Concerns about weight gain, effects on sex life and other side effects are also important reasons for method discontinuation, and these may be exaggerated by myths and misconceptions. Affordability and accessibility do vary with specific populations. Improved user-friendliness can be conferred by promoting the use of long-acting reversible contraceptives which are generally easy to use, more “forgettable” and less user-dependent. Non-contraceptive benefits such as improvement of menstruation-related symptoms and acne by hormonal methods and prevention of sexually transmitted infections by condoms are additional merits to some users. Healthcare providers generally have great influence on the contraceptive choice of most women. The tiered-effectiveness approach combined with shared decision making can be a useful way of contraceptive counselling. Within the effectiveness framework, the most effective methods are discussed first, while addressing the user’s own concerns, preferences and reproductive goals. This aims at achieving the optimal balance between effectiveness and other attributes based on the user’s personal circumstances.
Medical and surgical methods of abortion are highly effective, safe, and acceptable to women. Women value being offered a choice of methods and receiving a preferred method is a strong predictor of satisfaction with care. For women who do not have a strong preference for a particular method, clinical trial evidence suggests that randomisation to a surgical abortion results in higher satisfaction rates than randomisation to a medical abortion.
While providers may wish to optimise women’s abortion experience by offering a choice of methods, this can be challenging with the increasing shift toward medical methods and the very early gestational ages at which women now present for abortion care. Surgical abortion under general anaesthesia may be cost-prohibitive and the predominance of medical abortion in some settings can reduce opportunities for obtaining surgical skills. Providers may be uncertain of whether or how to offer surgical abortion in the earliest weeks of pregnancy.
This talk will address the evidence supporting the offer of a choice of abortion methods and will discuss less resource intensive models of outpatient surgical abortion care as well as a protocol for providing surgical abortion before a gestational sac is visible on ultrasound.

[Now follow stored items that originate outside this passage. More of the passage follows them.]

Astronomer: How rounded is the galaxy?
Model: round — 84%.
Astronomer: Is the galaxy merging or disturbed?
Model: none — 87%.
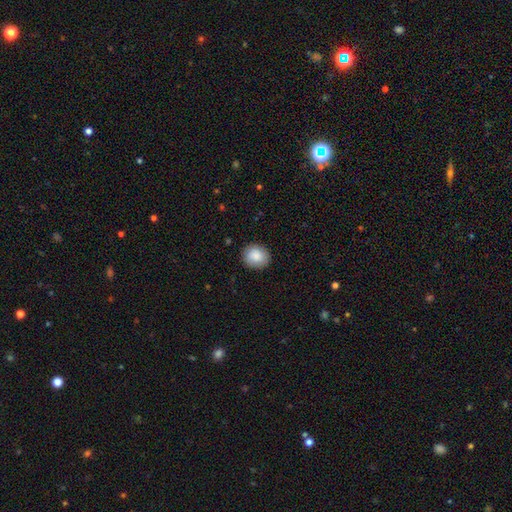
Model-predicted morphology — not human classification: A smooth galaxy with no disk features (87%) that is round (80%). Merging: none (88%).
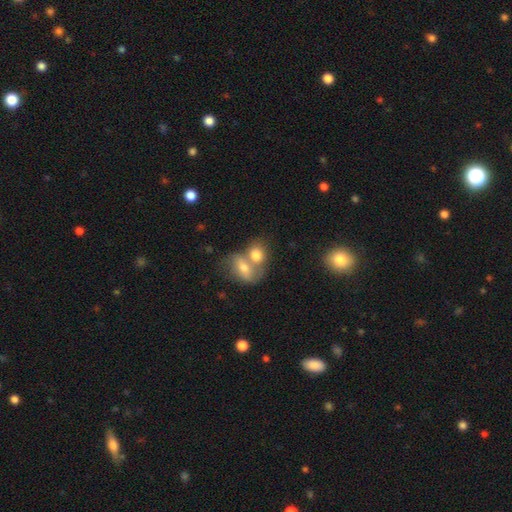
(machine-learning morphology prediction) This is likely a smooth galaxy (71%). How rounded: likely in between (61%). Merging: likely merger (64%).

Abortion remains a contentious and stigmatised medical procedure, despite being a commonly performed gynaecological procedure.
It is often framed as a moral, religious or legal issue rather than a medical one and is reinforced at structural, policy, community, and individual levels. Abortion stigma is a multifaceted phenomenon, impacting on the experiences of women who undergo abortion and the health care professionals involved in abortion care. Public discourses focussed on particular types of abortion that are viewed as problematic – ‘repeat, ‘late’ – are further stigmatising and potentially discriminating. Even the language itself is inherently judgemental. This presentation will review contemporary evidence of the experience of abortion stigma among women and providers, the implications of this for health and wellbeing and inequalities, and how abortion stigma can be countered and challenged.